Allowances in the Shanghai emissions trading scheme shed 2.4% on Friday to fall to new record lows, in a market rich on supply but poor on clarity regarding what the next trading period will bring.
The SHEA spot contract fell another 0.20 yuan to close at 8.30 yuan ($1.29), a new all-time low after the previous record was set on Monday.
“My guess is the market is getting nervous towards the end of the first trading period. They don’t know what to expect for the second,” one market participant told Carbon Pulse.
The first three-year trading period ends in June, when emitters surrender allowances to cover their 2015 emissions.

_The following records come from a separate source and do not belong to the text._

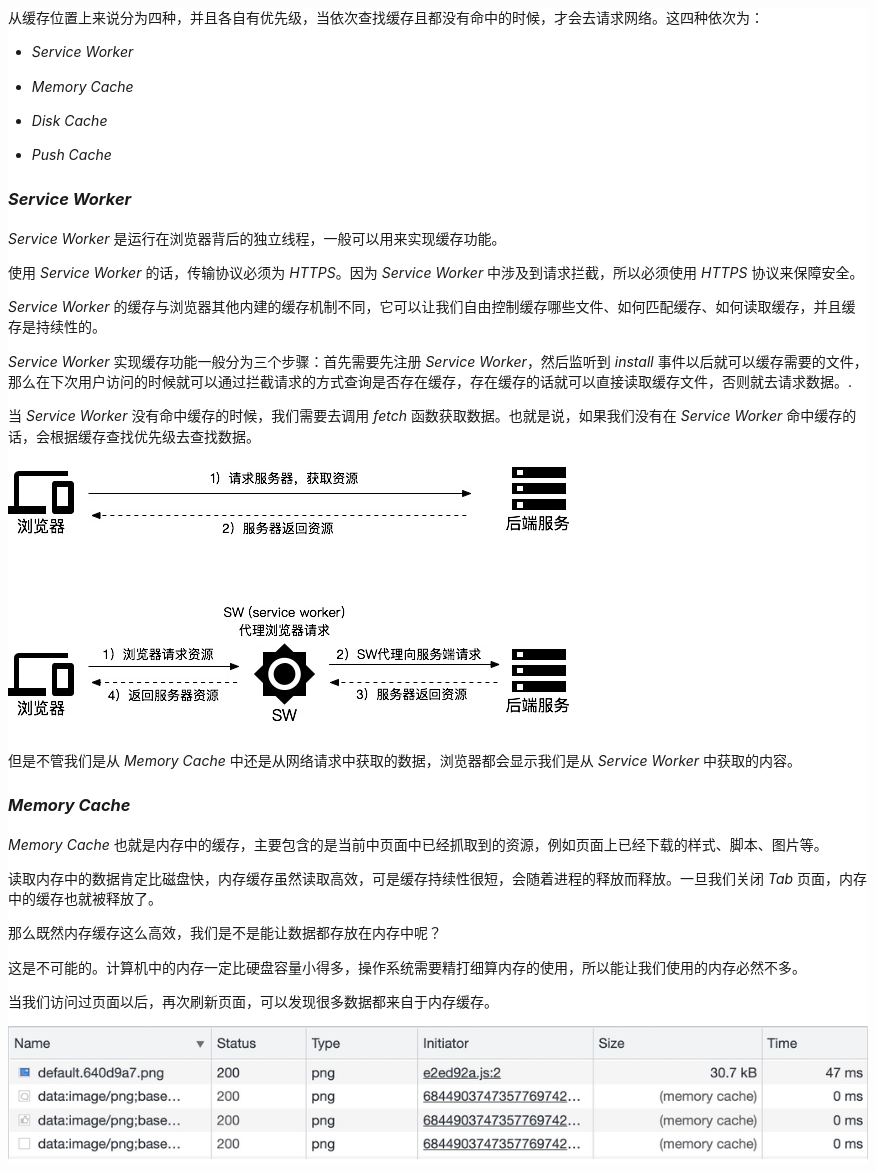 从缓存位置上来说分为四种，并且各自有优先级，当依次查找缓存且都没有命中的时候，才会去请求网络。这四种依次为：

- *Service Worker*

- *Memory Cache*

- *Disk Cache*

- *Push Cache*

### *Service Worker*

*Service Worker* 是运行在浏览器背后的独立线程，一般可以用来实现缓存功能。

使用 *Service Worker* 的话，传输协议必须为 *HTTPS*。因为 *Service Worker* 中涉及到请求拦截，所以必须使用 *HTTPS* 协议来保障安全。

*Service Worker* 的缓存与浏览器其他内建的缓存机制不同，它可以让我们自由控制缓存哪些文件、如何匹配缓存、如何读取缓存，并且缓存是持续性的。

*Service Worker* 实现缓存功能一般分为三个步骤：首先需要先注册 *Service Worker*，然后监听到 *install* 事件以后就可以缓存需要的文件，那么在下次用户访问的时候就可以通过拦截请求的方式查询是否存在缓存，存在缓存的话就可以直接读取缓存文件，否则就去请求数据。.

当 *Service Worker* 没有命中缓存的时候，我们需要去调用 *fetch* 函数获取数据。也就是说，如果我们没有在 *Service Worker* 命中缓存的话，会根据缓存查找优先级去查找数据。



![](../../../../src/.vuepress/public/assets/images/moreThanCode/browser/browserCache/pic_3.png)



但是不管我们是从 *Memory Cache* 中还是从网络请求中获取的数据，浏览器都会显示我们是从 *Service Worker* 中获取的内容。



### *Memory Cache*

*Memory Cache* 也就是内存中的缓存，主要包含的是当前中页面中已经抓取到的资源，例如页面上已经下载的样式、脚本、图片等。

读取内存中的数据肯定比磁盘快，内存缓存虽然读取高效，可是缓存持续性很短，会随着进程的释放而释放。一旦我们关闭 *Tab* 页面，内存中的缓存也就被释放了。

那么既然内存缓存这么高效，我们是不是能让数据都存放在内存中呢？

这是不可能的。计算机中的内存一定比硬盘容量小得多，操作系统需要精打细算内存的使用，所以能让我们使用的内存必然不多。

当我们访问过页面以后，再次刷新页面，可以发现很多数据都来自于内存缓存。

![](../../../../src/.vuepress/public/assets/images/moreThanCode/browser/browserCache/pic_4.png)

The Shanghai government last month confirmed that the market will continue after that, possibly even after the national ETS begins in 2017.
But very little is known about how the pilot markets will convert to the nationwide ETS, and traders are unnerved about the fate of the regional schemes’ surplus allowances.
At the same time, Shanghai’s supply is plentiful after some speculative traders borrowed 2.4 million SHEAs to bet on the market in the months to compliance, while emissions continue to drop.
Meanwhile, the Beijing market saw prices jump a staggering 47% this week to close Friday at 51 yuan, a two-month high.
However, the rise came on the back of a handful of small deals totaling only 956 allowances, and huge price fluctuations are not uncommon in the capital’s CO2 market.